13 – Flow Control (conflation under backpressure)

A high-frequency SSE feed that conflates under backpressure: it reads $scope->{'pagi.transport'} and, when the client falls behind, skips stale readings so a slow client always gets the freshest one instead of a growing backlog. pagi.transport is the server-side analogue of the browser's WebSocket.bufferedAmount.

This is the conflation recipe from PAGI::Cookbook ("Flow Control"), shown over SSE so you can try it with curl. The cookbook's version uses WebSocket; the pattern is identical.

Quick Start

1. Start the server:

pagi-server --app examples/13-flow-control/app.pl --port 5000

2. Fast client — the feed stays healthy (nothing skipped):

curl -N -H "Accept: text/event-stream" http://localhost:5000/

The server log shows [healthy] sent=… skipped=0.

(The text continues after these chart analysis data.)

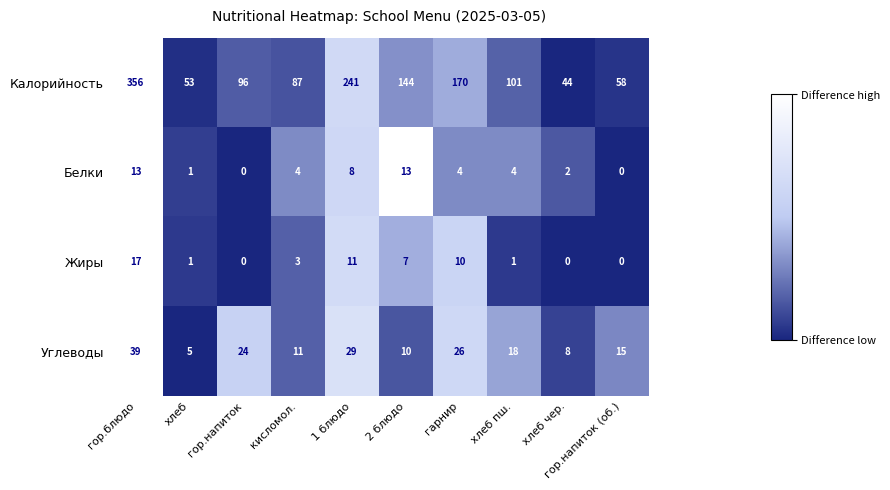

True or false: Углеводы has a value of 59 at гор.блюдо.

False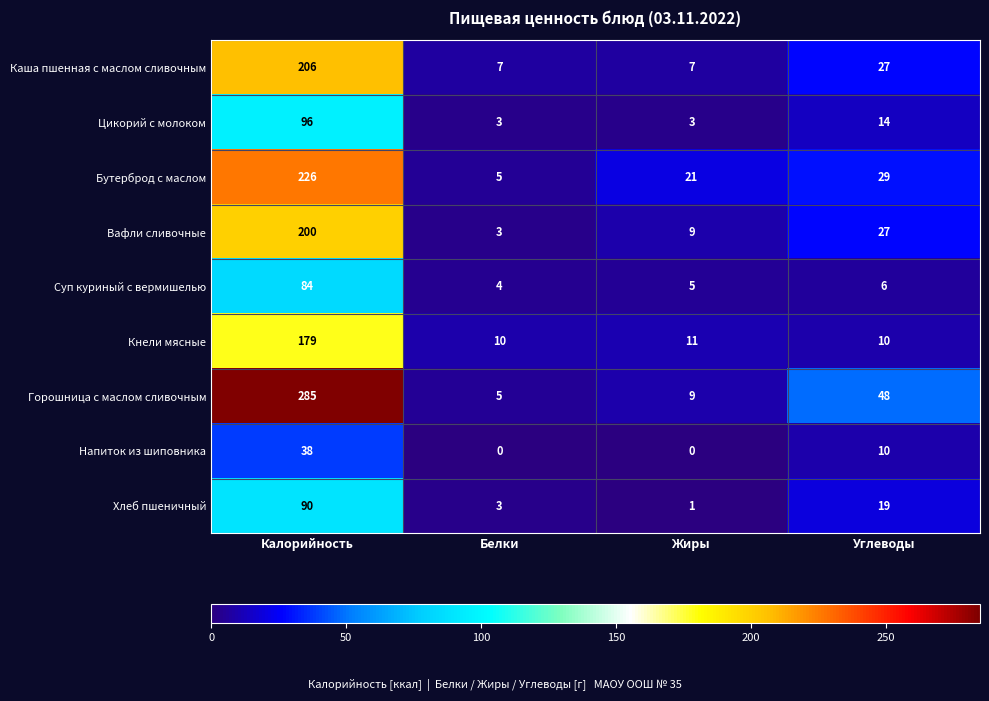

Is the value of Кнели мясные at Углеводы greater than the value of Цикорий с молоком at Жиры?

Yes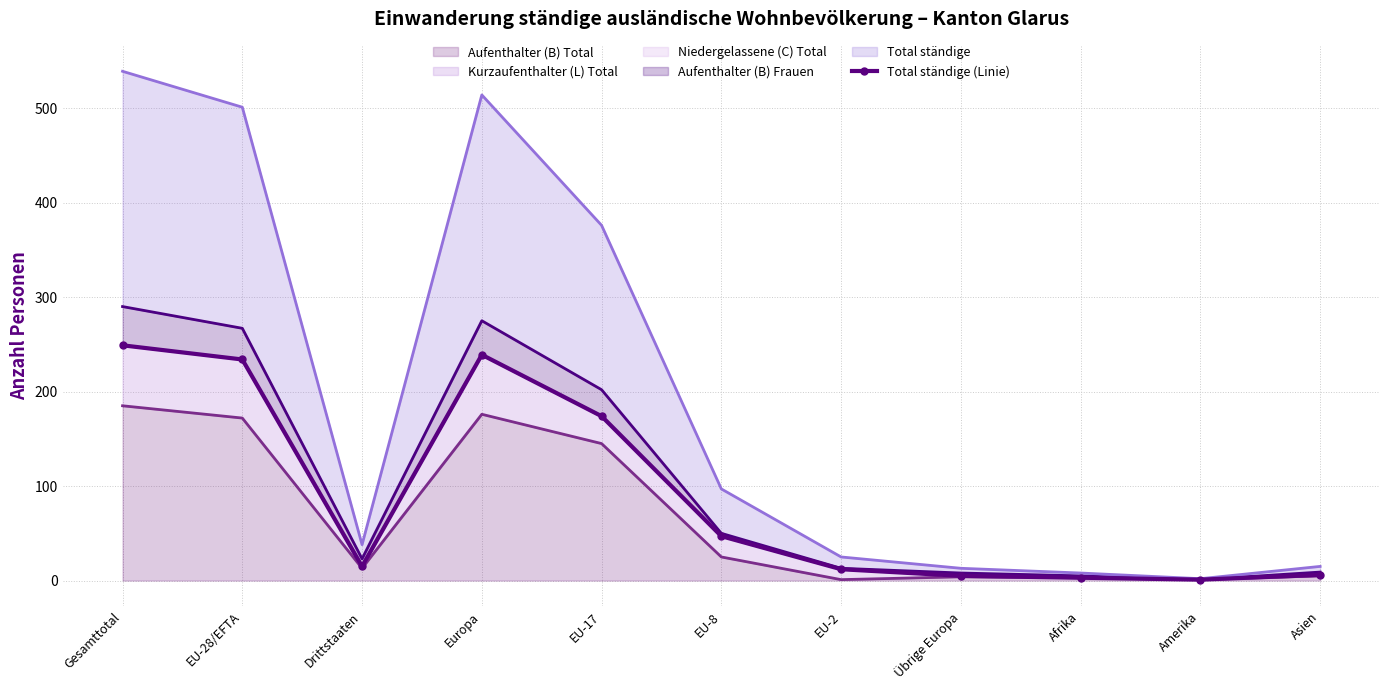

True or false: the data shows 365 at Gesamttotal.

False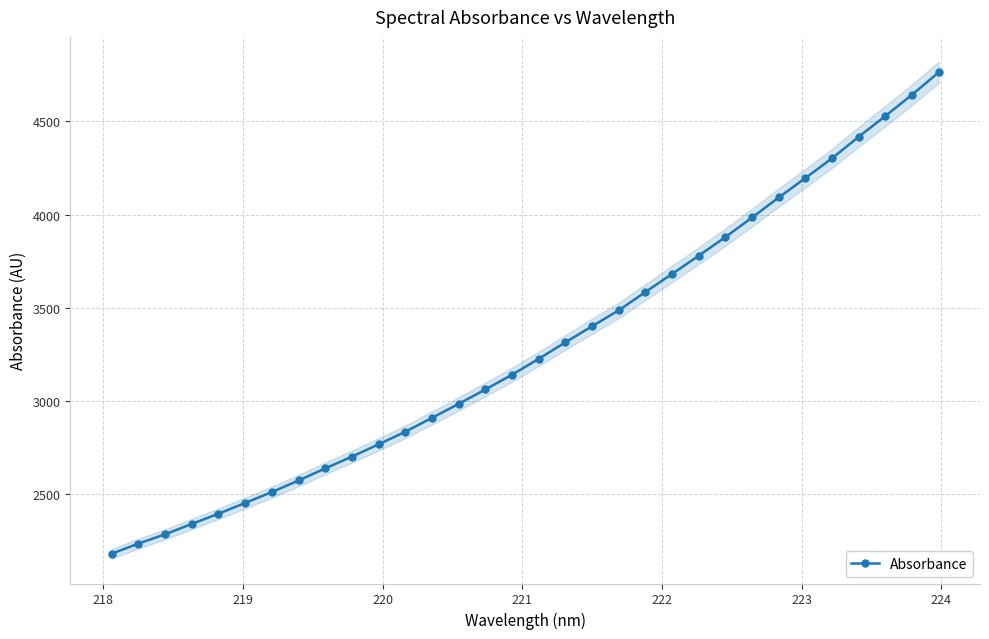

What is the lowest value of the Absorbance series?

2182.1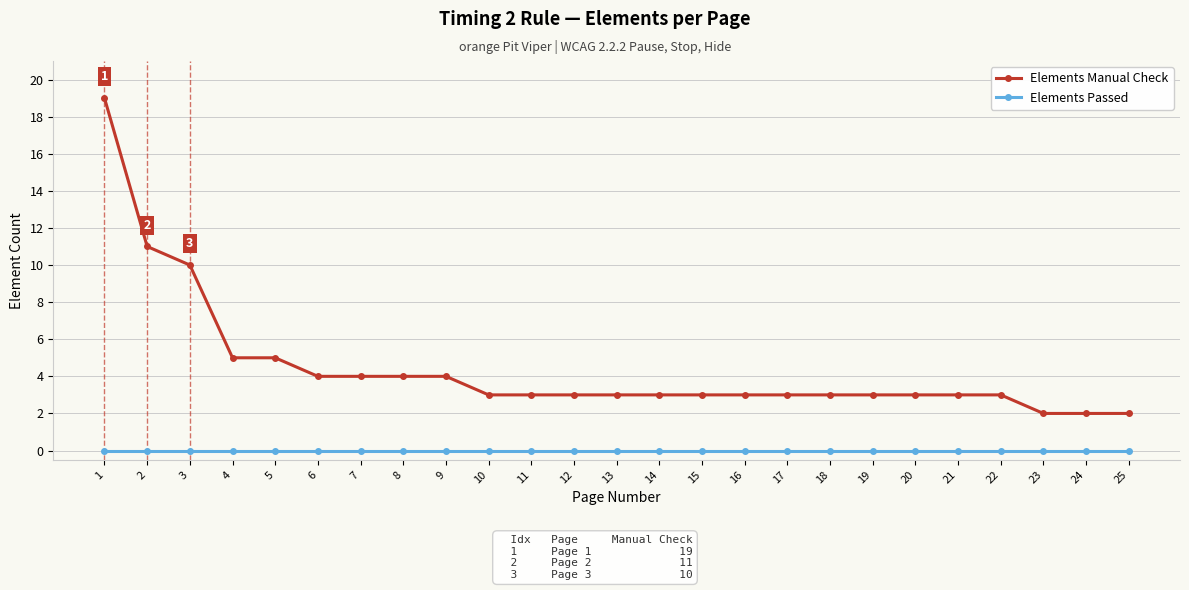

Rank the series by their maximum value, from highest to lowest.

Elements Manual Check, Elements Passed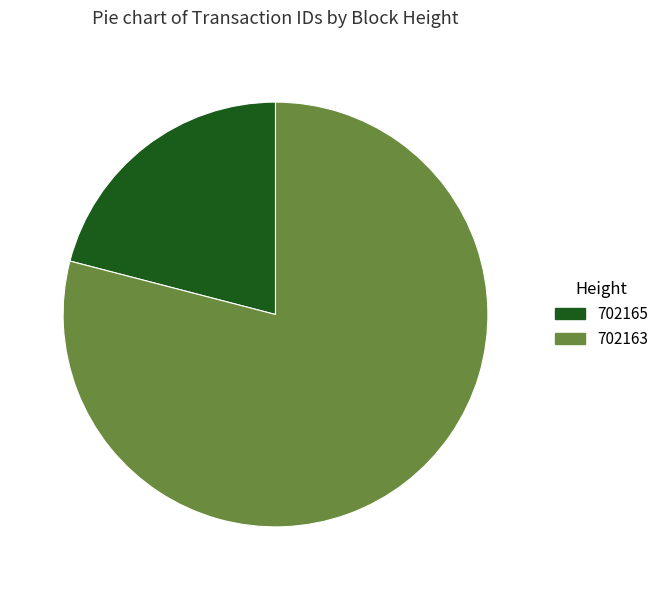

True or false: 702165 accounts for 21% of the total.

True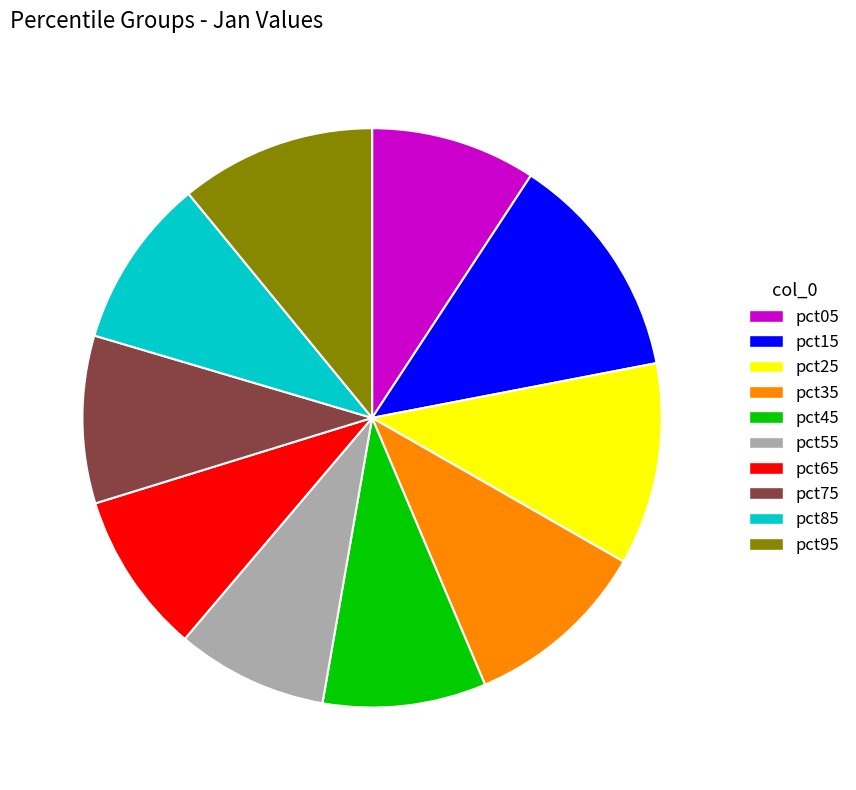

Which has a higher value, pct45 or pct55?

pct45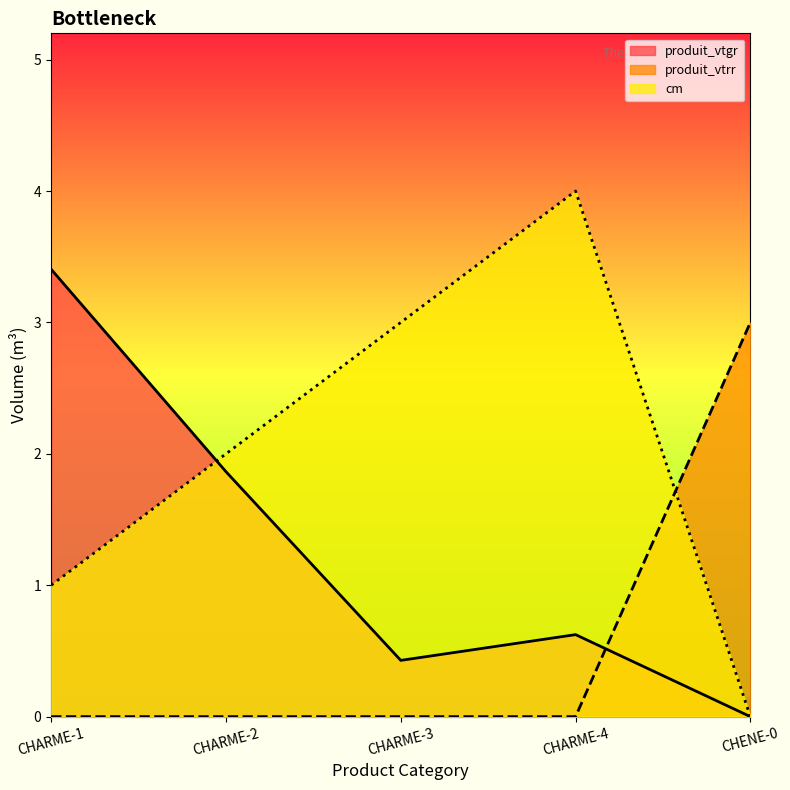

Does the chart display data point markers on the line(s)?

No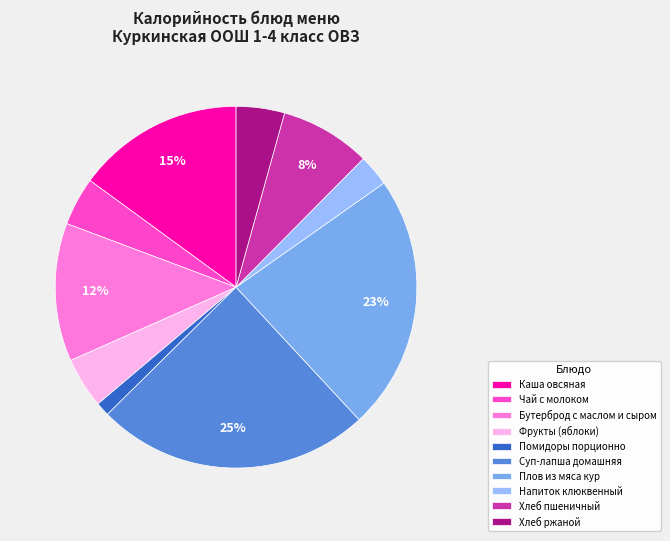

Is there a majority slice in this chart?

No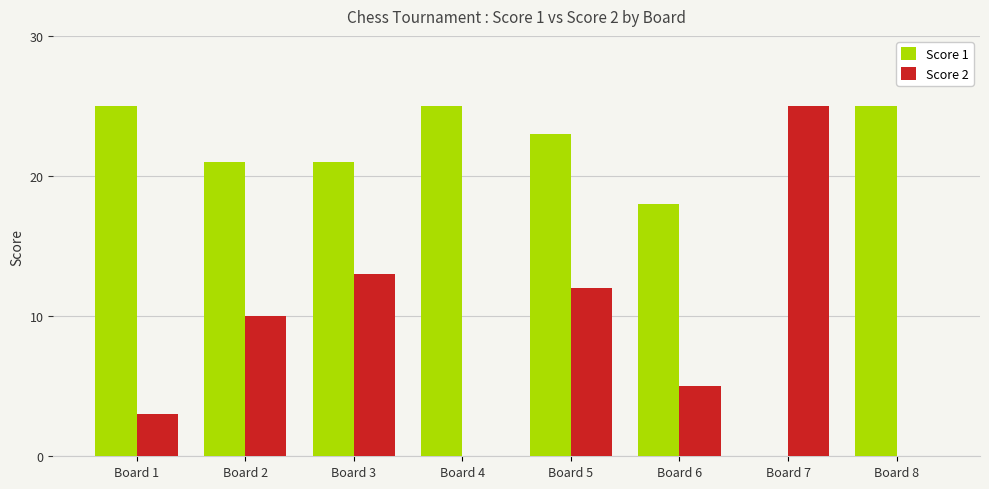

Is the value of Score 1 at Board 7 greater than the value of Score 2 at Board 1?

No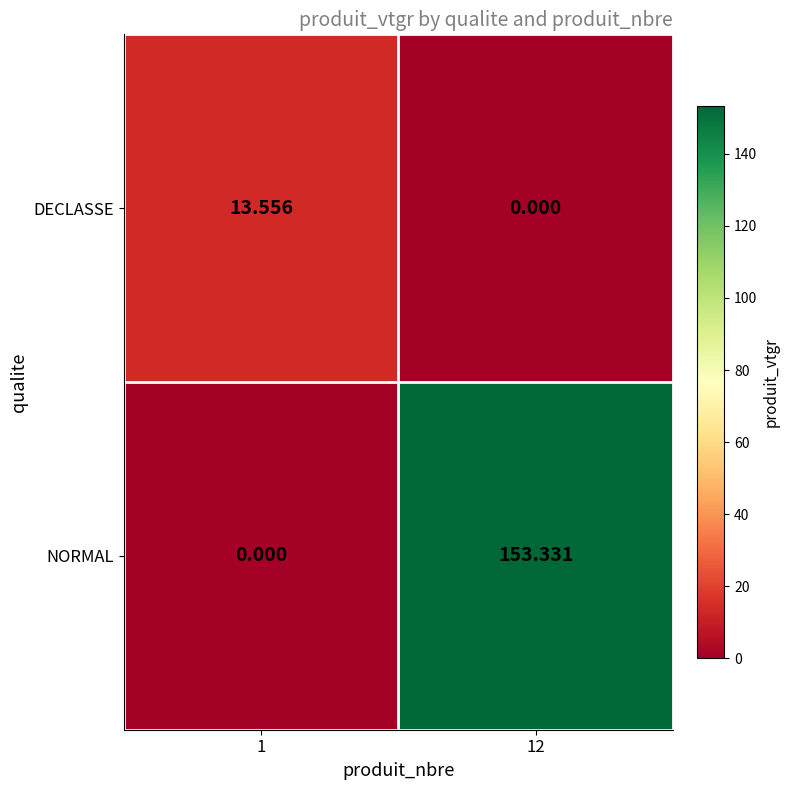

List the series in order of their peak value, highest first.

NORMAL, DECLASSE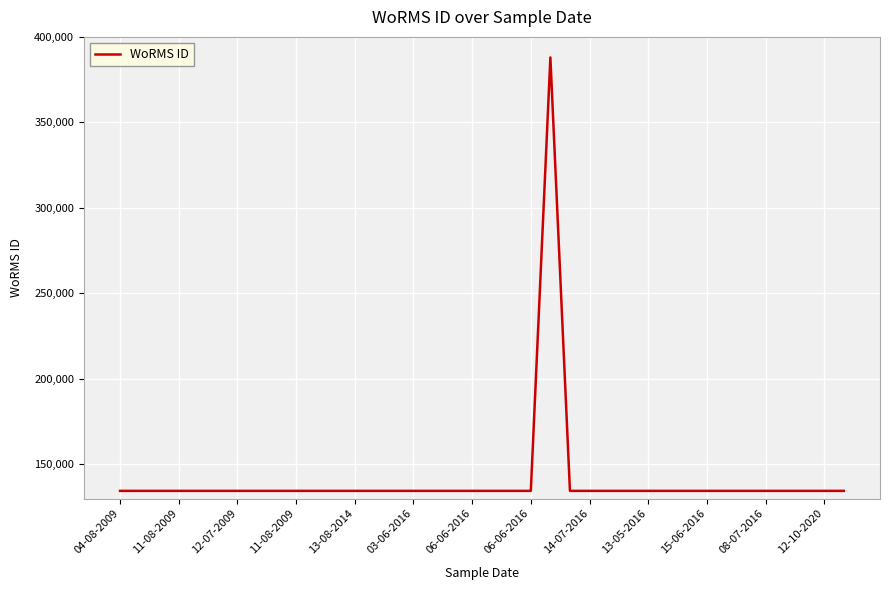

What is the smallest value displayed?

134529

3. Slow client — watch it conflate. Throttle the reader so it falls behind (here with pv, ~2 KB/sec). After a few seconds the client's read backlog builds and the server log flips to CONFLATING, with the skipped count climbing:

curl -N -H "Accept: text/event-stream" http://localhost:5000/ | pv -qL 2000
[CONFLATING] sent=12 skipped=137 buffered=33792

The client keeps receiving fresh readings; the stale ones in between are dropped rather than queued. (No pv? Any slow consumer works — e.g. pipe into a script that sleeps between reads.)

How it works

buffered_amount reports the bytes queued for the client but not yet on the wire. The app skips a send whenever that exceeds half of high_water_mark, so it never even reaches the point where the server would block the send. The same handle also offers on_high_water / on_drain callbacks for sources you can't pace by skipping — see the cookbook.